David Boies, the Adelphia bankruptcy, and "Amici LLC," Chapter
2:
The Wall Street Journal reports this
morning that Max Shulman, a senior partner at Cravath, representing
Deloitte & Touche
LLP, has written to the judge presiding over the Adelphia bankruptcy
(Southern District of New York, #02-41729) protesting both the
"fees and tactics" of Amici, the document-management
company partially founded and owned by colleagues and relatives
of David Boies.
According to Shulman’s letter, the requirement to use Amici was
"foisted" on his client and Amici had an "economic
lock-up"
on the document database by making it too costly to migrate to
any competitor. Furthermore, the database was populated with
patently irrelevant documents including menus, cookbooks, travel
brochures, and shoe catalogs. (We all know people waste time
at work, but this puts the indirect imprimatur of a federal court
on exactly how they waste time—with food and fashion fantasies,
and vacation planning.) In sum, Shulman writes: "Using
Amici has been a disaster."
Philip Korologos, the lead Adelphia lawyer at Boies-Schiller,
retorts that his firm "didn’t select" the documents, and that Amici’s
pricing and performance have been "competitive."

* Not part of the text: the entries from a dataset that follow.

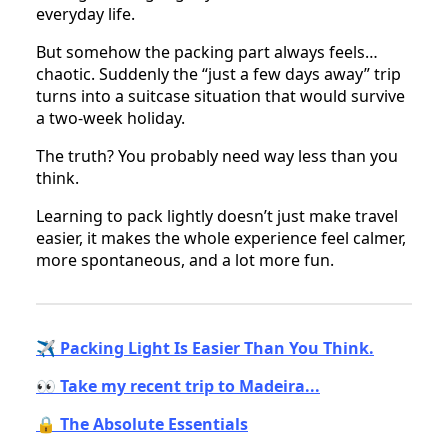
everyday life.
But somehow the packing part always feels…
chaotic. Suddenly the “just a few days away” trip
turns into a suitcase situation that would survive
a two-week holiday.
The truth? You probably need way less than you
think.
Learning to pack lightly doesn’t just make travel
easier, it makes the whole experience feel calmer,
more spontaneous, and a lot more fun.
✈️ Packing Light Is Easier Than You Think.
👀 Take my recent trip to Madeira...
🔒 The Absolute Essentials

Entertainment value aside, I return to this unfolding saga for
the hard steel of the business and economic issue being vaulted
to prominence: No matter how long and hard one may work at
establishing a reputation—in this case, that of Boies-Schiller
for league-leading counsel on good corporate governance—one
can put that reputation at risk in a heartbeat through mis-steps.
Clients’
memories for value lists and mission statements are short, and for discordant behavior at odds with those declarations
are long.
I have communicated with both Messrs. Shulman and Korologos in
hopes of obtaining more "primary source" material. Why
do I think we have not heard the last of this?